*Items from a dataset:*
########################################

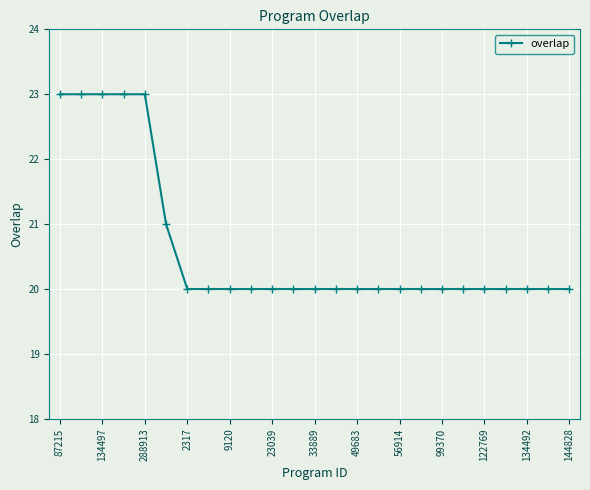

What is the smallest value displayed?

20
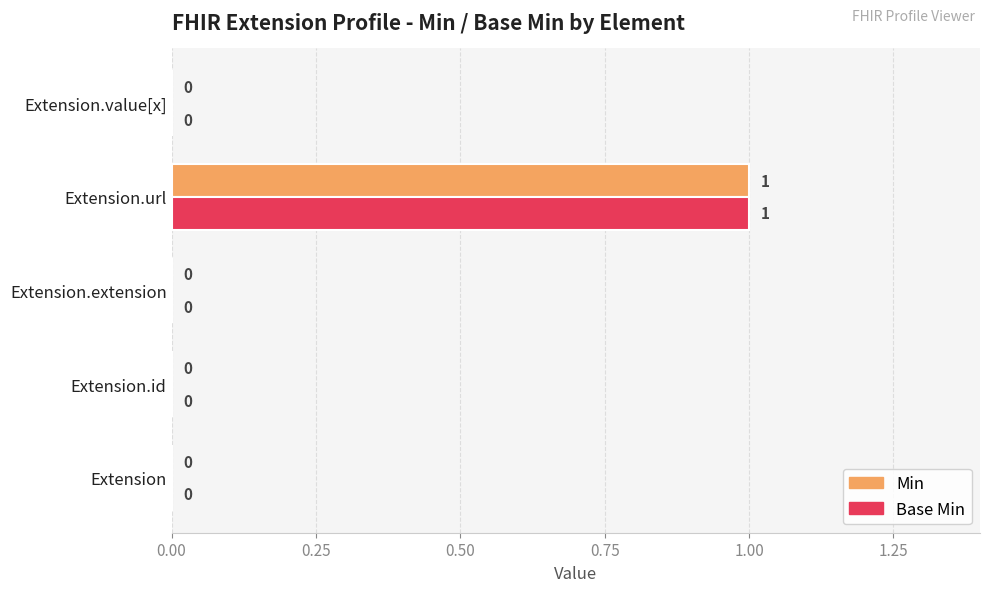

How many Min values are between 0 and 1?

5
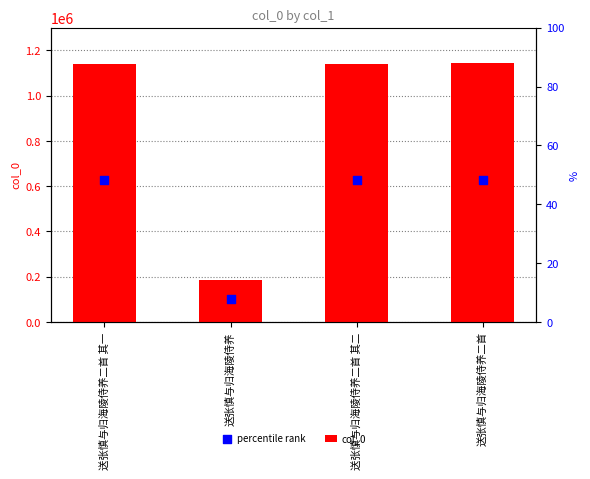

Which series reaches the maximum Y coordinate?

col_0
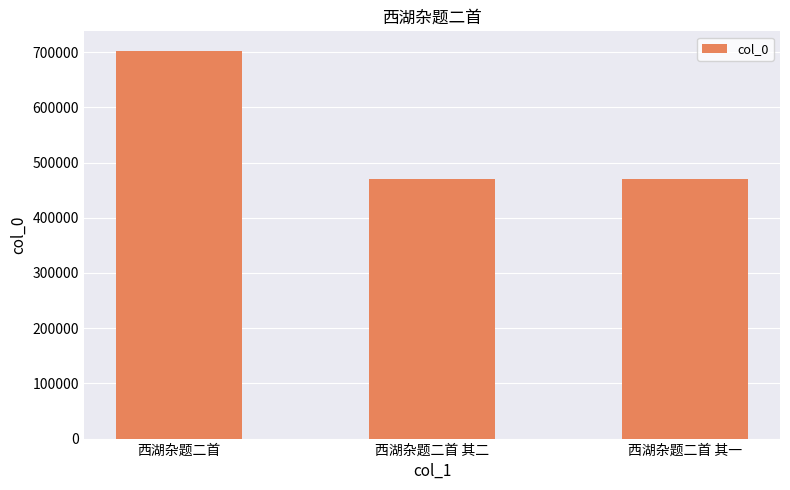

What is the sum of all values?

1644463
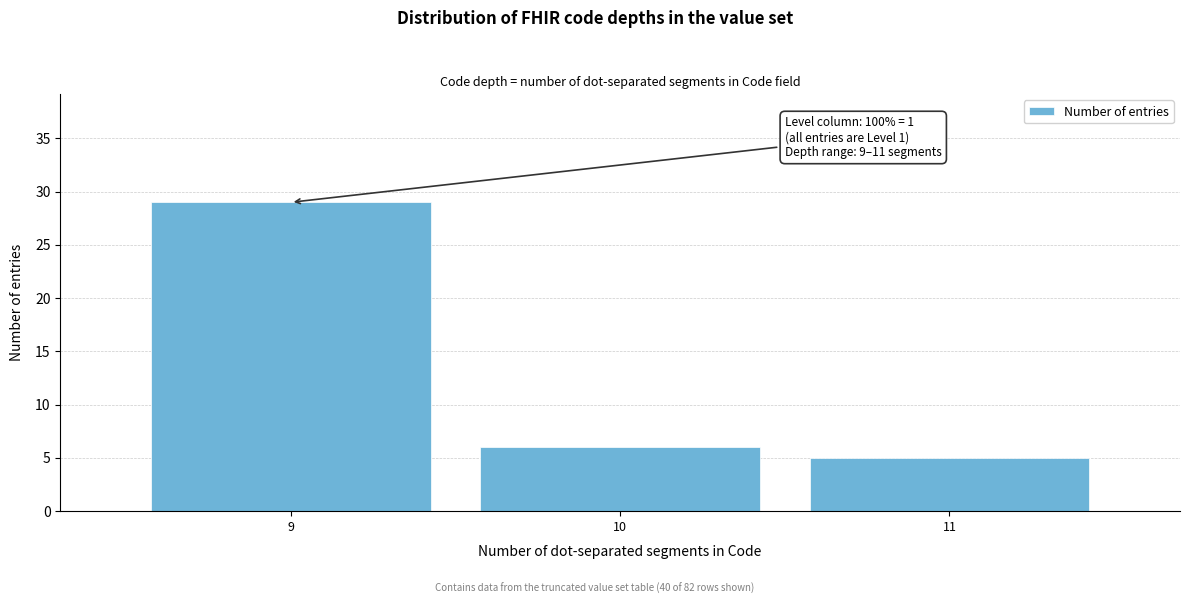

Reading right to left, list all the values displayed in this chart.

11=5	10=6	9=29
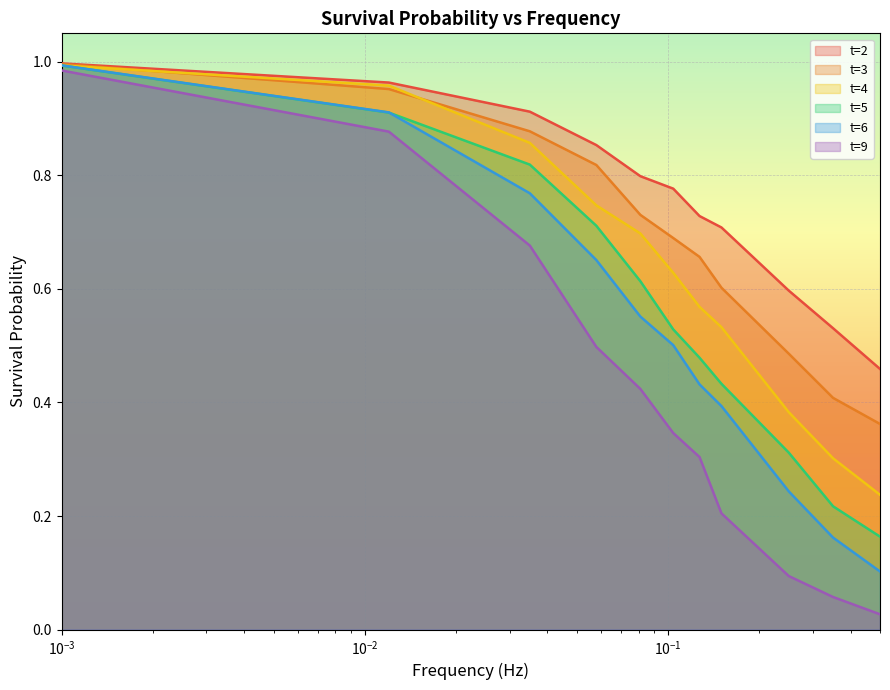

What is the difference between the highest and lowest values at 0.104?

0.4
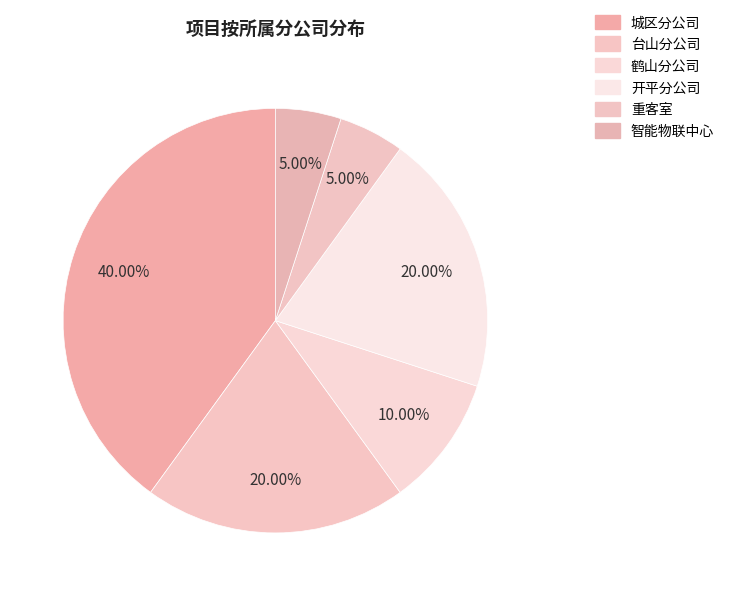

Approximately how many times larger is the value at 开平分公司 compared to 智能物联中心?

4.0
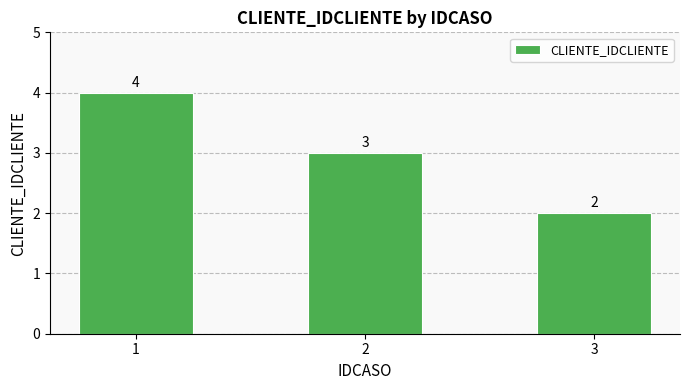

What is the change in value from 1 to 3?

-2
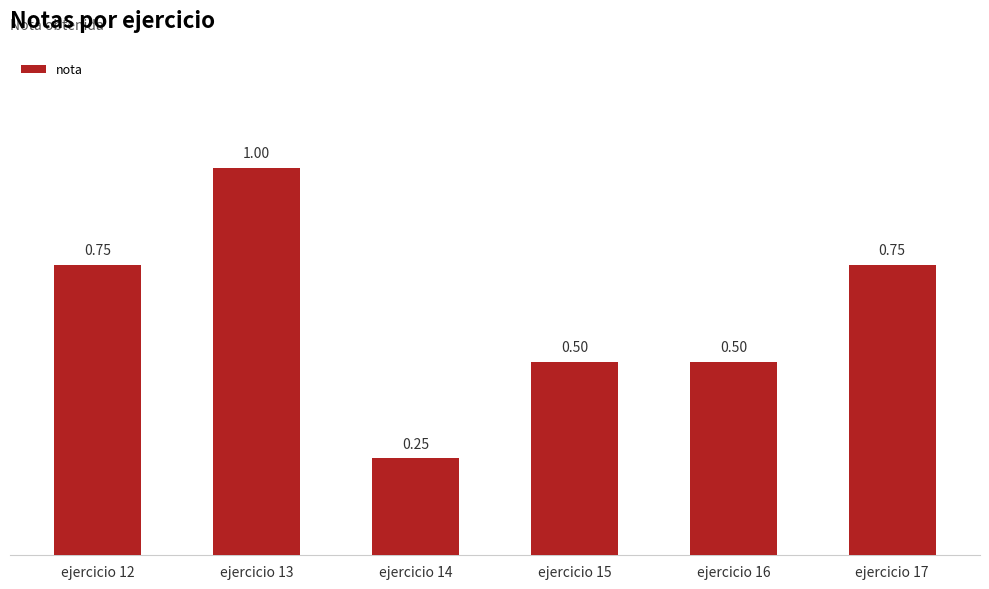

What is the average value?

0.6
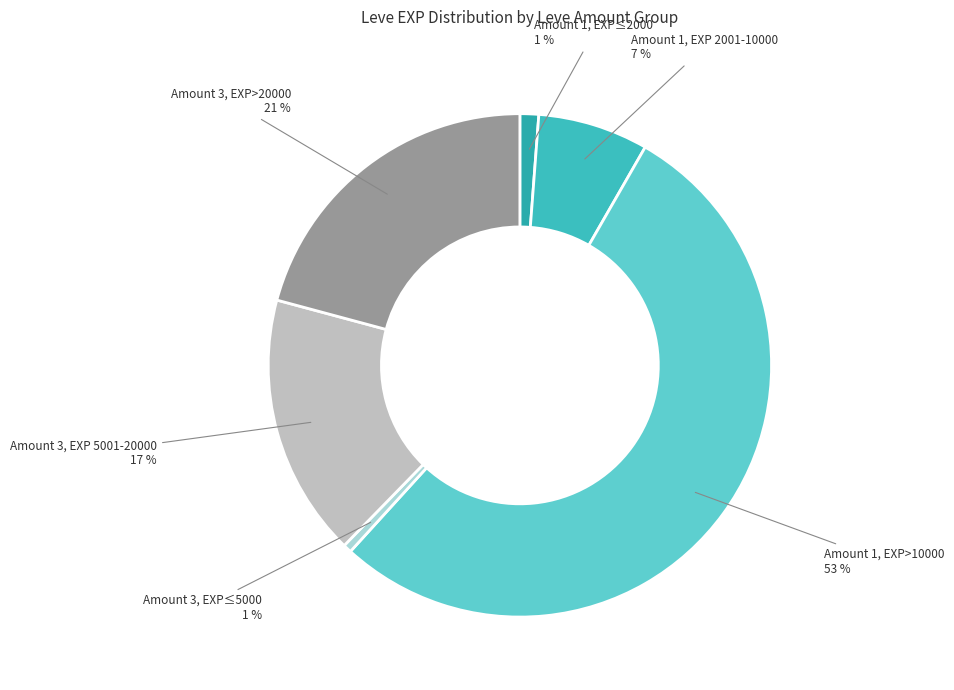

Between Amount 3, EXP 5001-20000 and Amount 1, EXP 2001-10000, which is larger?

Amount 3, EXP 5001-20000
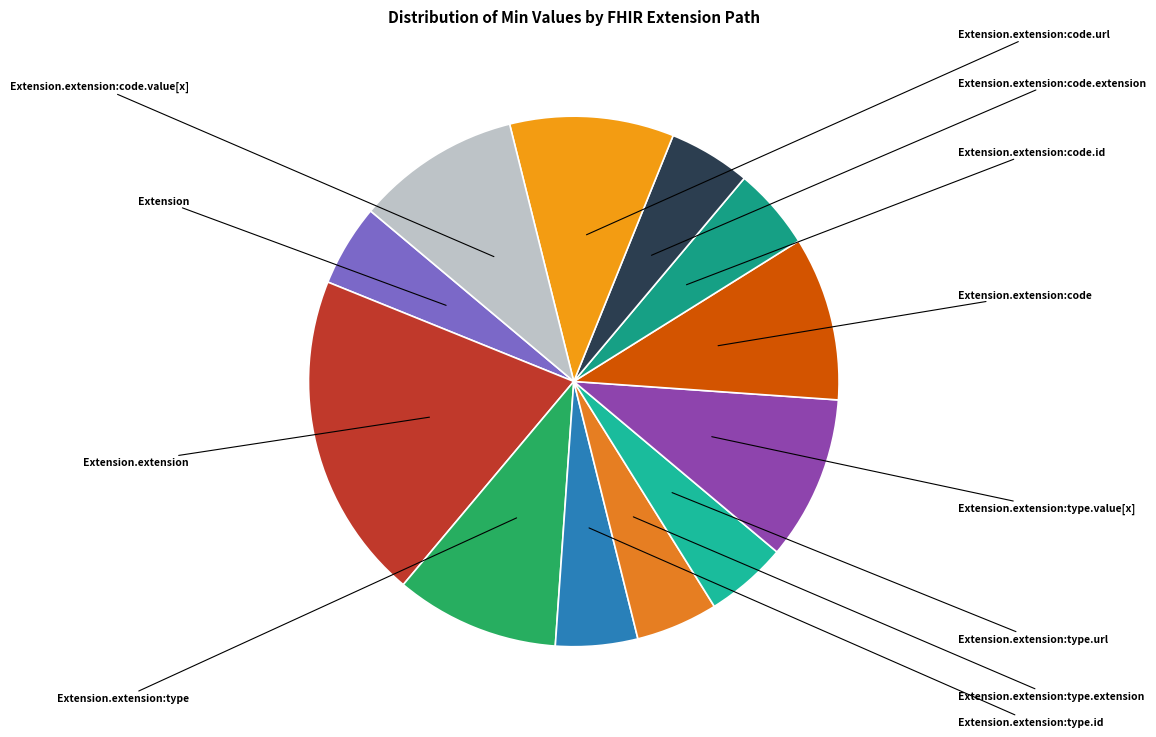

What is the ratio of the value at Extension.extension:code to the value at Extension.extension:code.url?

1.0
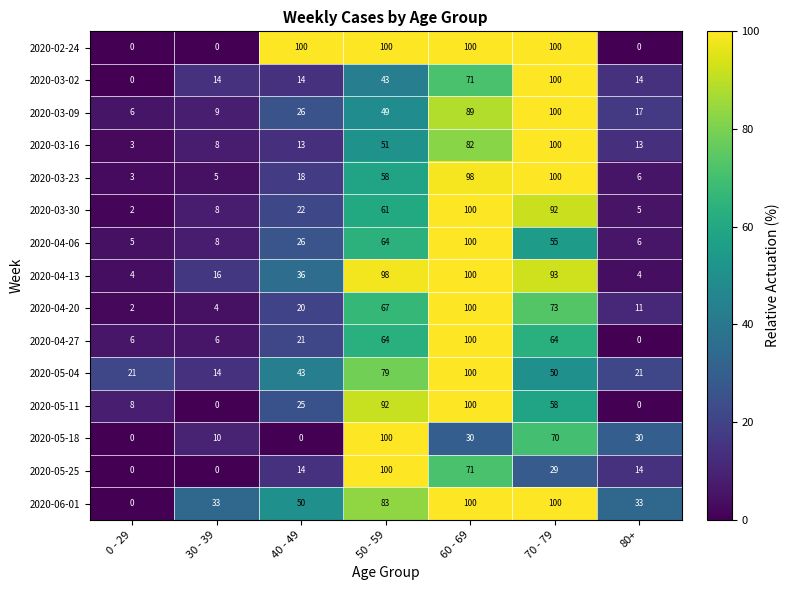

Is it true that 2020-02-24 equals 155 at 50 - 59?

False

########################################

*Prompt:* Rewrite every one of the lines above, changing each "values" to "figures" and keeping everything else as it is. Omit the pictures from your output.

*Exercise response:*
What is the smallest value displayed?

20

How many Min figures are between 0 and 1?

5

Which series reaches the maximum Y coordinate?

col_0

What is the sum of all figures?

1644463

Reading right to left, list all the figures displayed in this chart.

11=5	10=6	9=29

What is the difference between the highest and lowest figures at 0.104?

0.4

Approximately how many times larger is the value at 开平分公司 compared to 智能物联中心?

4.0

What is the change in value from 1 to 3?

-2

What is the average value?

0.6

Between Amount 3, EXP 5001-20000 and Amount 1, EXP 2001-10000, which is larger?

Amount 3, EXP 5001-20000

What is the ratio of the value at Extension.extension:code to the value at Extension.extension:code.url?

1.0

Is it true that 2020-02-24 equals 155 at 50 - 59?

False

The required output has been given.